His recent fight with one Conor McGregor while not much of a challenge for him back in August, is surely the last time we’ll see him as an active fighter at least.
His long-time manager and friend Al Haymon helped him get to heights commercially that no boxer has ever seen.
We’ve spoken on here before about the brand refresh from “Pretty Boy” to “Money” exactly at the same time as the global downturn – when cash was limited for many – who in turn took a dislike to the “Money” mantra Mayweather and Haymon devised which in turn sold more pay per views – but was Haymon’s plan all along to control the welterweight division long-term?
They say when you find a niche in anything to be the first to exploit it and if you can, innovate within it to remain on top.
While Haymon manages a huge range of fighters from different weight classes it’s hard to ignore his love over the last decade or so for the welterweight division specifically.
As of now he manages Danny Garcia, Shawn Porter, Amir Khan, Keith Thurman and Errol Spence.
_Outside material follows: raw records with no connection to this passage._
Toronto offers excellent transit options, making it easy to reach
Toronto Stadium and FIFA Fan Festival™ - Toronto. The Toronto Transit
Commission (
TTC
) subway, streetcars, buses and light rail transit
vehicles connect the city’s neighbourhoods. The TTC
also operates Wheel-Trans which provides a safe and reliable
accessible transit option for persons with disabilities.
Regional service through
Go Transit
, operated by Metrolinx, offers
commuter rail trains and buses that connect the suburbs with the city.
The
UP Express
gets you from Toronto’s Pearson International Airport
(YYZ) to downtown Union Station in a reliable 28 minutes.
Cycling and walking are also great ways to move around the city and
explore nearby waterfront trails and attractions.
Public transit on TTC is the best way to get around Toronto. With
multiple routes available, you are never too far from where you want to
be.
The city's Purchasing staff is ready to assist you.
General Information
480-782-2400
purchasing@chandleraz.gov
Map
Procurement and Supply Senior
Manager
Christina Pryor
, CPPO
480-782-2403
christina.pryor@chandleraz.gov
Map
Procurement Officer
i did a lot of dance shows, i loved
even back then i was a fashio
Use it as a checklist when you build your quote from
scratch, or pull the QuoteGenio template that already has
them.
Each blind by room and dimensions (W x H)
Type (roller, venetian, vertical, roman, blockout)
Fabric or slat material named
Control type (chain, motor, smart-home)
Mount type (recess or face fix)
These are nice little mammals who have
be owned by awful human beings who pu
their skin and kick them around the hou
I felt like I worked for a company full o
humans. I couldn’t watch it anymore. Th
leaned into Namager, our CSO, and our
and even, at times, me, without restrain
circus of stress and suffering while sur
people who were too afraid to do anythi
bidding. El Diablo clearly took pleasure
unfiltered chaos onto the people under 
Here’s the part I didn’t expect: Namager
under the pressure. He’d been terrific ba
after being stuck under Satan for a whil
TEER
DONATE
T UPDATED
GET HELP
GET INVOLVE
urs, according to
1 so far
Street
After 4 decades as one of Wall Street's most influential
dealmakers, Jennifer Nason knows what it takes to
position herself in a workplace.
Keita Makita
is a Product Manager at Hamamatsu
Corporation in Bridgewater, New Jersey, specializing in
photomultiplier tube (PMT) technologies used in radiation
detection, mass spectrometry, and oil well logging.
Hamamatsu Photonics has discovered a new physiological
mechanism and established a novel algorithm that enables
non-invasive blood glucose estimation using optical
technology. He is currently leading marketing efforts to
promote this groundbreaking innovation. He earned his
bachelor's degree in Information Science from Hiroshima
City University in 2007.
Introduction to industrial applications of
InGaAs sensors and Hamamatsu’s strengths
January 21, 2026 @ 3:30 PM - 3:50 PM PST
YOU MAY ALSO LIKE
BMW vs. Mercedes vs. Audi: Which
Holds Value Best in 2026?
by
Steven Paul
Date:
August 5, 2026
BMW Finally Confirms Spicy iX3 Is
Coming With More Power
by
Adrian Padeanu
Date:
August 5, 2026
All elite welterweights.
The only top-tier threat to those whom he doesn’t manage is Terence Crawford. Signed with a rival organisation.
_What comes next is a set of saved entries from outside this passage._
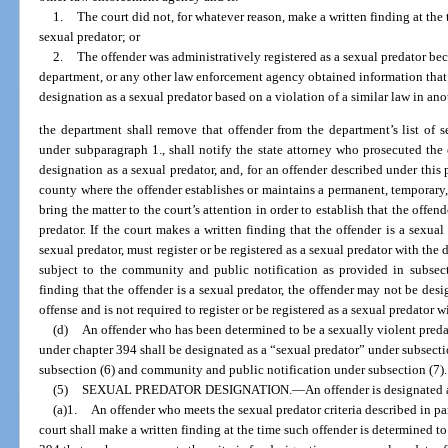
1.
The court did not, for whatever reason, make a written finding at the 
sexual predator; or
2.
The offender was administratively registered as a sexual predator be
department, or any other law enforcement agency obtained information that in
designation as a sexual predator based on a violation of a similar law in ano
the department shall remove that offender from the department’s list of s
under subparagraph 1., shall notify the state attorney who prosecuted the o
designation as a sexual predator, and, for an offender described under this p
county where the offender establishes or maintains a permanent, temporary, o
bring the matter to the court’s attention in order to establish that the offend
predator. If the court makes a written finding that the offender is a sexual
sexual predator, must register or be registered as a sexual predator with the
subject to the community and public notification as provided in subsect
finding that the offender is a sexual predator, the offender may not be desi
offense and is not required to register or be registered as a sexual predator 
(d)
An offender who has been determined to be a sexually violent pred
under chapter 394 shall be designated as a “sexual predator” under subsectio
subsection (6) and community and public notification under subsection (7).
(5)
SEXUAL PREDATOR DESIGNATION.
—
An offender is designated 
(a)1.
An offender who meets the sexual predator criteria described in par
court shall make a written finding at the time such offender is determined t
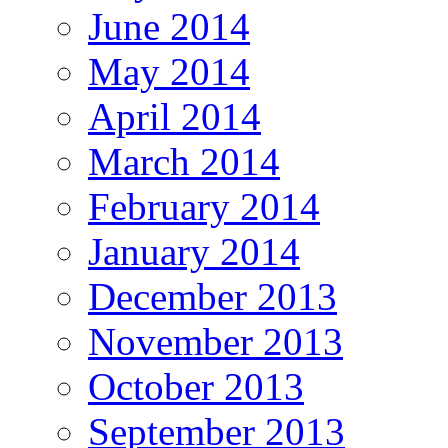
June 2014
May 2014
April 2014
March 2014
February 2014
January 2014
December 2013
November 2013
October 2013
September 2013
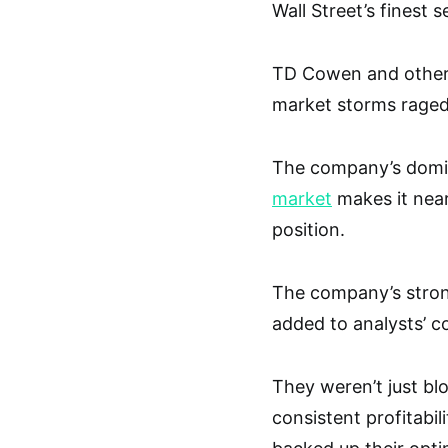
Wall Street’s finest 
TD Cowen and other 
market storms raged
The company’s dom
market
makes it near
position.
The company’s stron
added to analysts’ c
They weren’t just bl
consistent profitabil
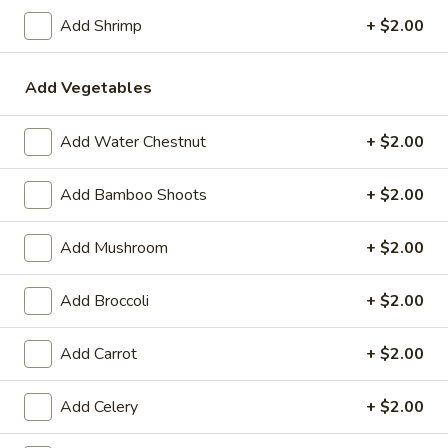
11:00AM - 8:30PM
Open
Add Shrimp
+ $2.00
Store info
Call us
Add Vegetables
Coupons
Add Water Chestnut
+ $2.00
FREE Egg Roll (2)
Apply
FREE Crab R
Add Bamboo Shoots
+ $2.00
FREE Egg Roll (2) on Pickup purchase
FREE Crab Rangoo
More info
of $25 or more (Excluding Lunch)
purchase of $25 
Add Mushroom
+ $2.00
Lunch)
Add Broccoli
+ $2.00
Chef's Special Suggestion
Add Carrot
+ $2.00
Please note: requests for additional items or special
preparation may incur an
extra charge
not calculated on your
Add Celery
+ $2.00
online order.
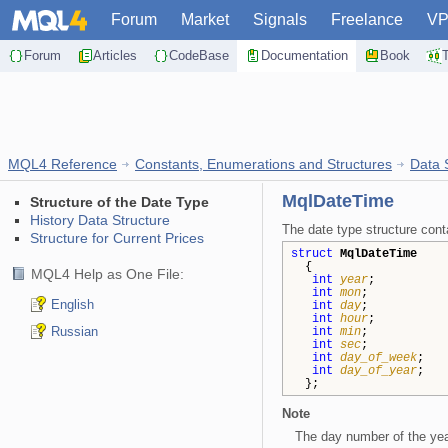
Forum
Market
Signals
Freelance
V
Forum
Articles
CodeBase
Documentation
Book
MQL4 Reference
Constants, Enumerations and Structures
Data 
MqlDateTime
Structure of the Date Type
History Data Structure
The date type structure conta
Structure for Current Prices
struct
MqlDateTime
{
MQL4 Help as One File:
int
year
int
mon
English
int
day
int
hour
Russian
int
min
int
sec
int
day_of_week
int
day_of_year
};
Note
The day number of the year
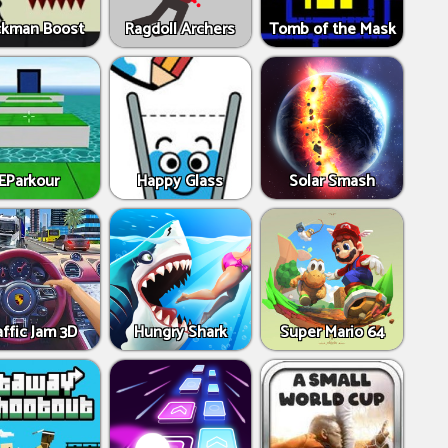
ckman Boost
Ragdoll Archers
Tomb of the Mask
EParkour
Happy Glass
Solar Smash
affic Jam 3D
Hungry Shark
Super Mario 64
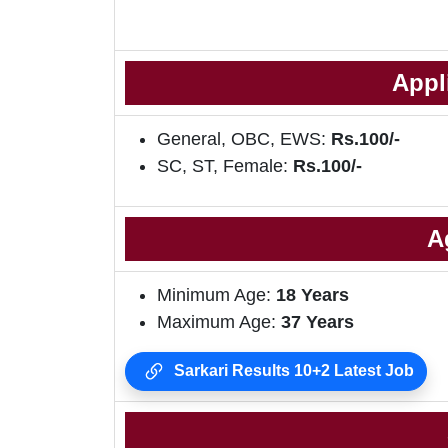
Appl
General, OBC, EWS:
Rs.100/-
SC, ST, Female:
Rs.100/-
A
Minimum Age:
18 Years
Maximum Age:
37 Years
Sarkari Results 10+2 Latest Job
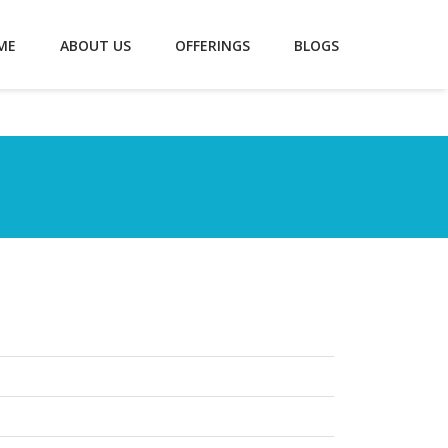
ME
ABOUT US
OFFERINGS
BLOGS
Once Crawford fights WBO champion Jeff Horn and if he beats him, he’s really not got much to choose from after that.
Maybe he’ll be able to fight fellow stablemate Manny Pacquiao at the end of 2018 but after that its slim pickings.
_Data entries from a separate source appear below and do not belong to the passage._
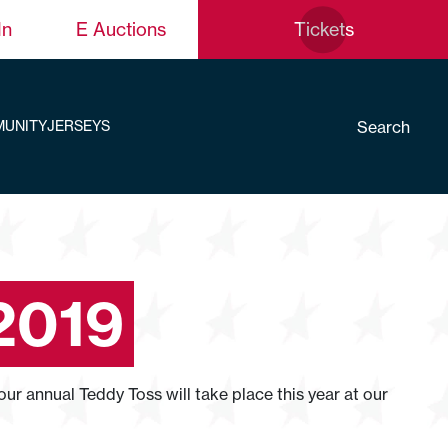
In
E Auctions
Tickets
Search
UNITY
JERSEYS
2019
r annual Teddy Toss will take place this year at our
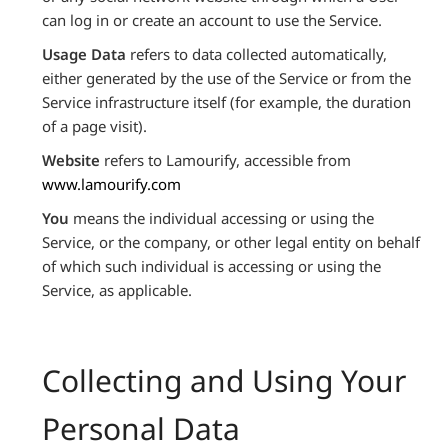
can log in or create an account to use the Service.
Usage Data
refers to data collected automatically,
either generated by the use of the Service or from the
Service infrastructure itself (for example, the duration
of a page visit).
Website
refers to Lamourify, accessible from
www.lamourify.com
You
means the individual accessing or using the
Service, or the company, or other legal entity on behalf
of which such individual is accessing or using the
Service, as applicable.
Collecting and Using Your
Personal Data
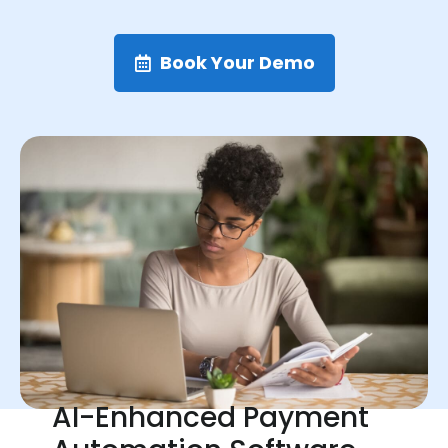
Book Your Demo
AI-Enhanced Payment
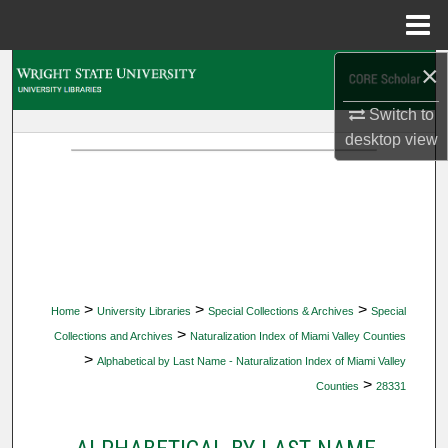
Menu
Home
×
Search
Switch to
Browse Collections
desktop
view
My Account
About
Digital Commons Network™
>
>
>
Home
University Libraries
Special Collections & Archives
Special
>
Collections and Archives
Naturalization Index of Miami Valley Counties
>
Alphabetical by Last Name - Naturalization Index of Miami Valley
>
Counties
28331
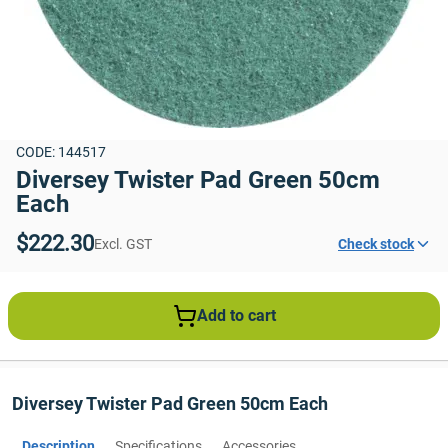
CODE: 144517
Diversey Twister Pad Green 50cm 
Each
$222.30
Excl. GST
Check stock
Add to cart
Diversey Twister Pad Green 50cm Each
Description
Specifications
Accessories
He’ll have to fight one of Haymon’s welterweights at some point if he’s to prove himself as the number one in the division.
But what could Haymon’s plan for the above fight be beyond that?
Well, the new World Boxing Super Series format is run by Richard Schaefer. A man who has successfully worked with Haymon for years.
I wouldn’t be surprised if in the second year of the new format we see the welterweight division as one of the weight classes.
Ready-made for Schaefer with some of Haymon’s welterweights.